Textauszug:
+ + +

Was niemals passierte, wird jetzt dennoch wahr: Horst Janssen trifft David Lynch. Der Regisseur und Drehbuchautor aus L.A. wurde durch seine surrealen Filme mit bedrohlichen Stimmungen zur Kino-Legende. Surreal? Bedrohlich? Das sind Attribute, die manche auch Janssens Werken zuschreiben würden. Was weniger bekannt ist: Lynch ist auch als Maler aktiv - und in diesem Bereich zeigen sich noch mehr Parallelen.


Zwei Köpfe, viele Gemeinsamkeiten: Horst Janssen und David Lynch eint ihr Faible für das „Uncanny“, das Unheimliche. (Bilder: Horst Eick, Josh Telles)

Manchmal muss man einfach Glück haben. So präzise man Kunst-Ausstellungen normalerweise auch vorausplant, so sehr kann es manchmal auch helfen, wenn etwas vollkommen Unvorhergesehenes passiert. Denn mitunter braucht es gerade diesen überraschenden Umstand der Flüchtigkeit, um etwas Besonderes entstehen zu lassen.

+ + +

Zu erledigen:
1) Gib den Textauszug beginnend mit „Zwei Köpfe, viele“ und weiter bis einschließlich „Eick, Josh Telles)“ wortgetreu wieder.
2) Stimmen die folgenden Aussagen mit dem Textauszug überein? Beantworte jede mit Ja oder Nein und zitiere die entscheidenden Worte.
(a) David Lynch ist Regisseur und Drehbuchautor aus L.A.
(b) Lynch tritt ausschließlich als Filmemacher in Erscheinung.
(c) Die Bilder der beiden Köpfe stammen von Horst Eick und Josh Telles.
3) Beantworte anhand des Textauszugs:
(a) Wodurch wurde Lynch zur Kino-Legende?
(b) Wofür haben Janssen und Lynch laut Bildunterschrift ein Faible?
(c) Was braucht es mitunter, um etwas Besonderes entstehen zu lassen?
Die Liste wird hier nicht gebraucht.

Datenausschnitt:
+ + +

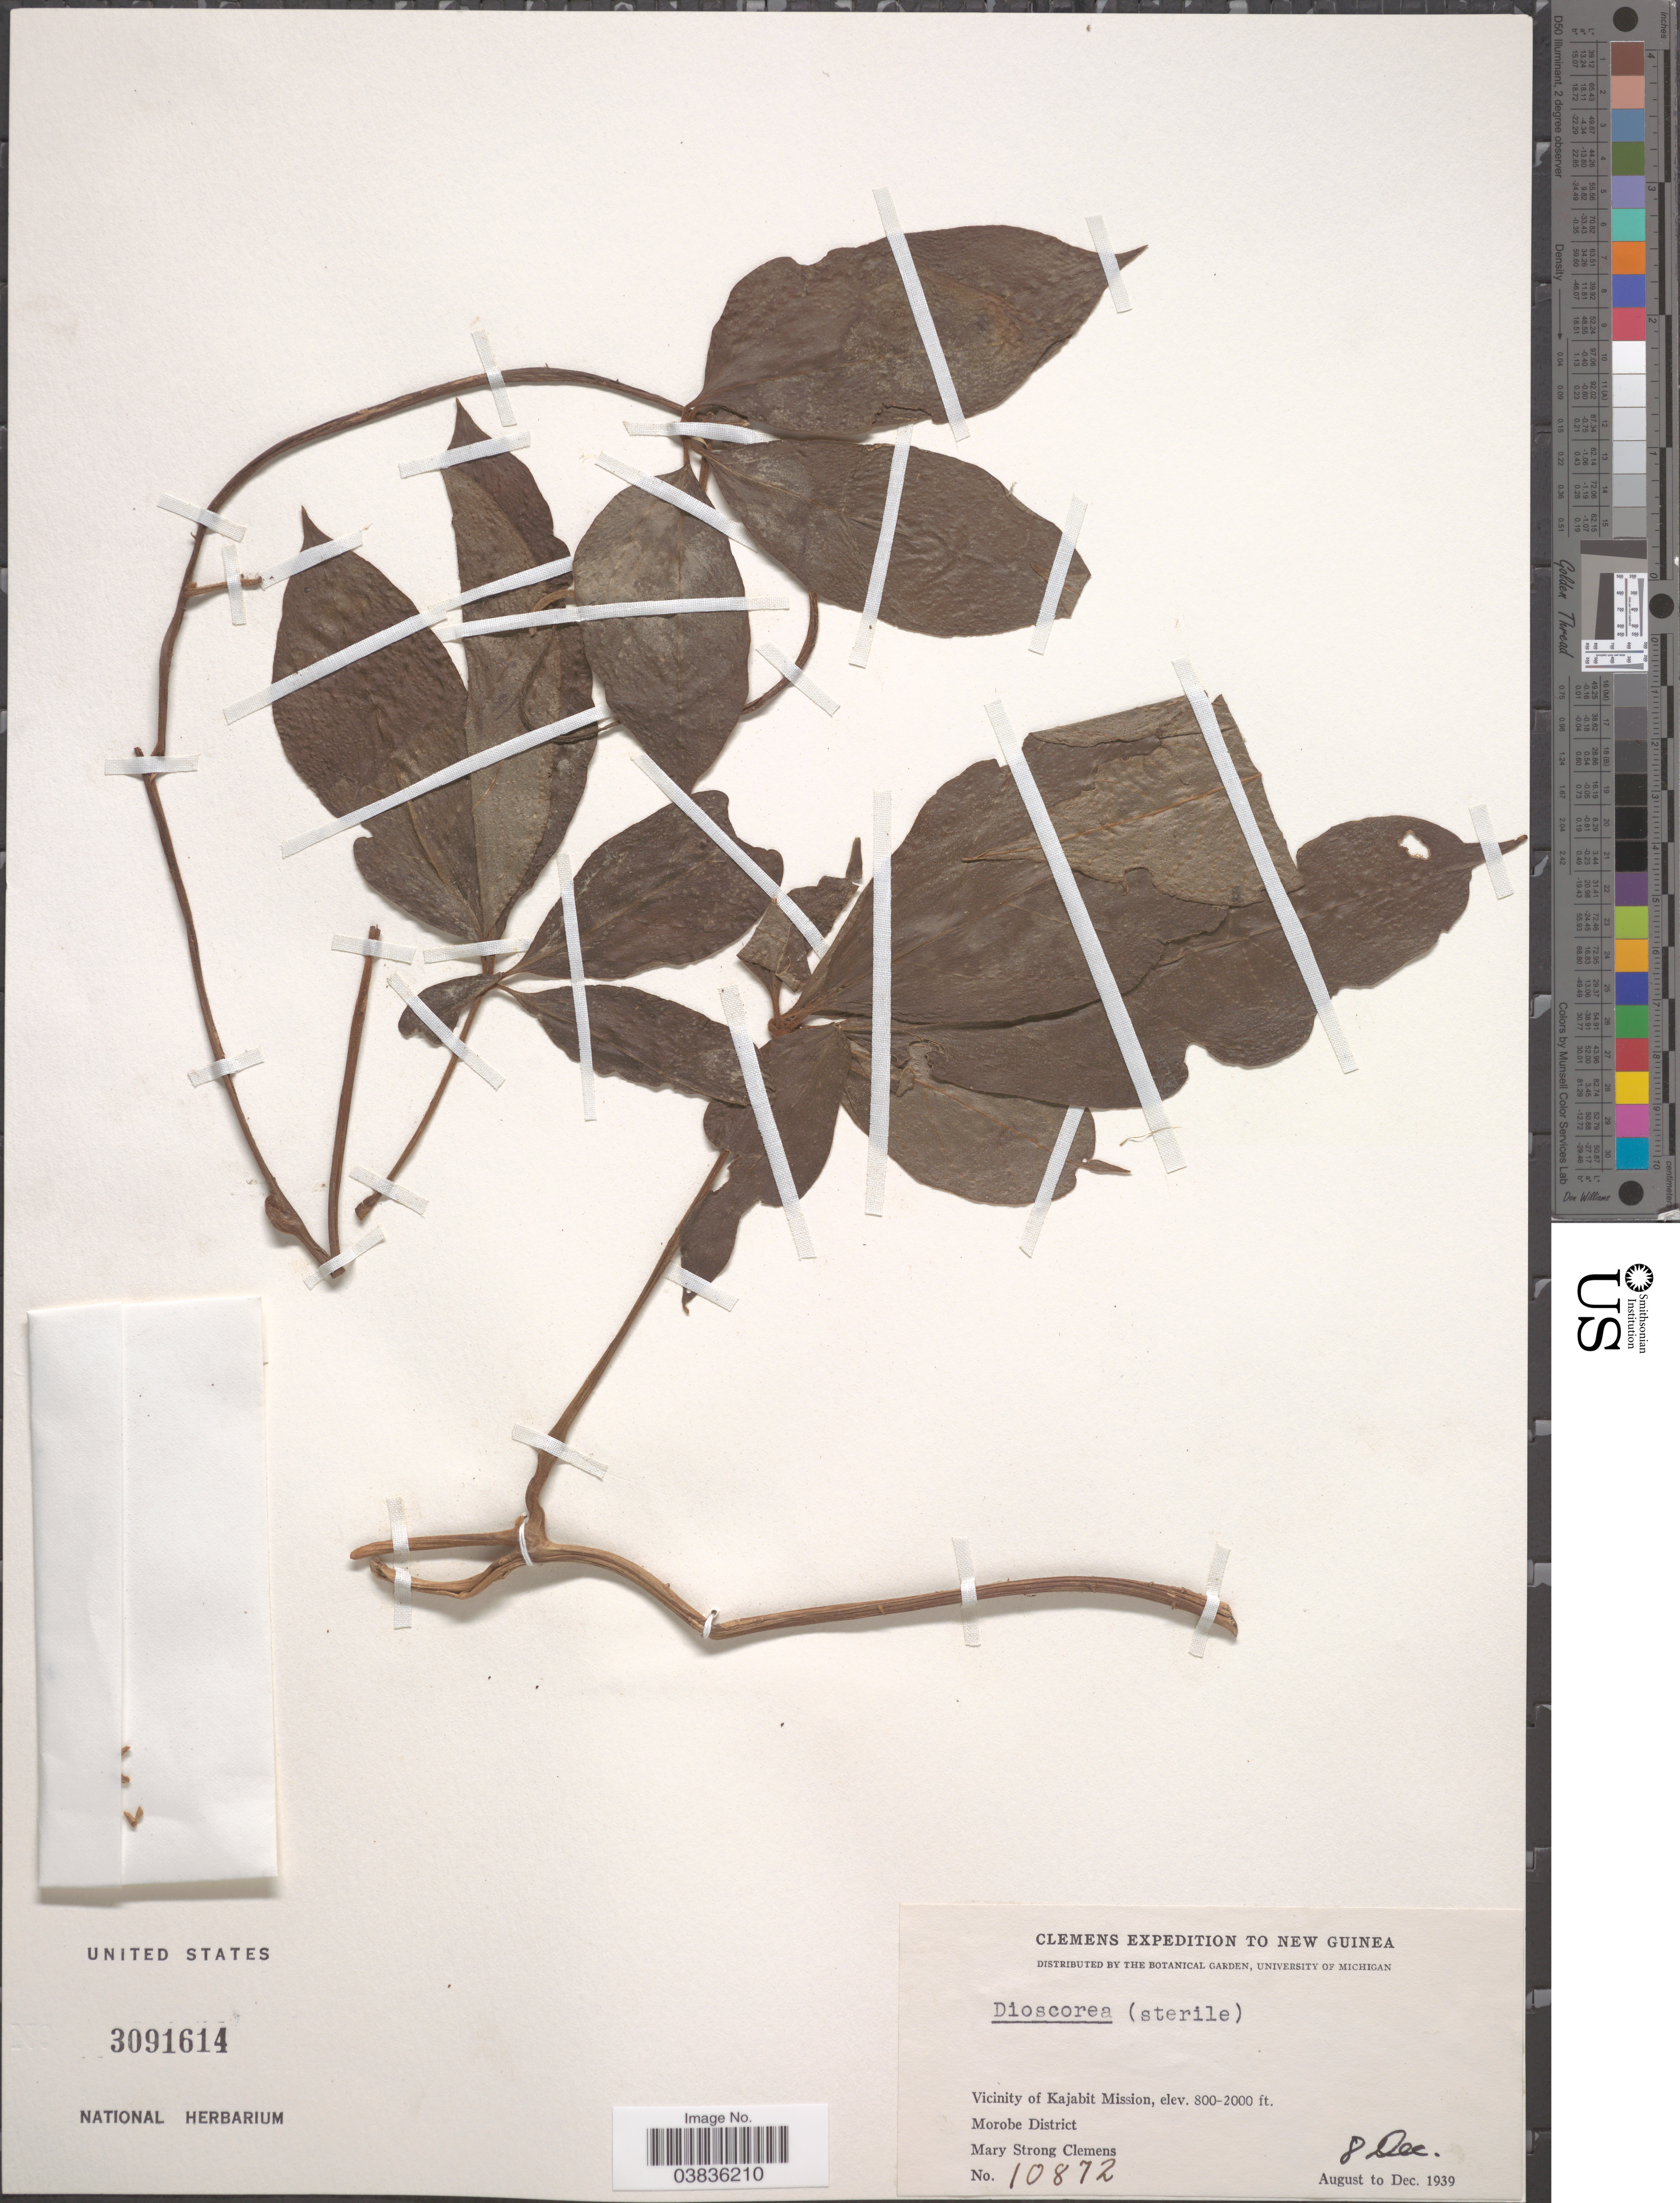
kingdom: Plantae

+ + +

Lösungen:
1)
Zwei Köpfe, viele Gemeinsamkeiten: Horst Janssen und David Lynch eint ihr Faible für das „Uncanny“, das Unheimliche. (Bilder: Horst Eick, Josh Telles)

2)
(a) Ja: „Der Regisseur und Drehbuchautor aus L.A.“
(b) Nein: „Lynch ist auch als Maler aktiv“
(c) Ja: „(Bilder: Horst Eick, Josh Telles)“

3)
(a) Durch seine surrealen Filme mit bedrohlichen Stimmungen.
(b) Für das „Uncanny“, das Unheimliche.
(c) Den überraschenden Umstand der Flüchtigkeit.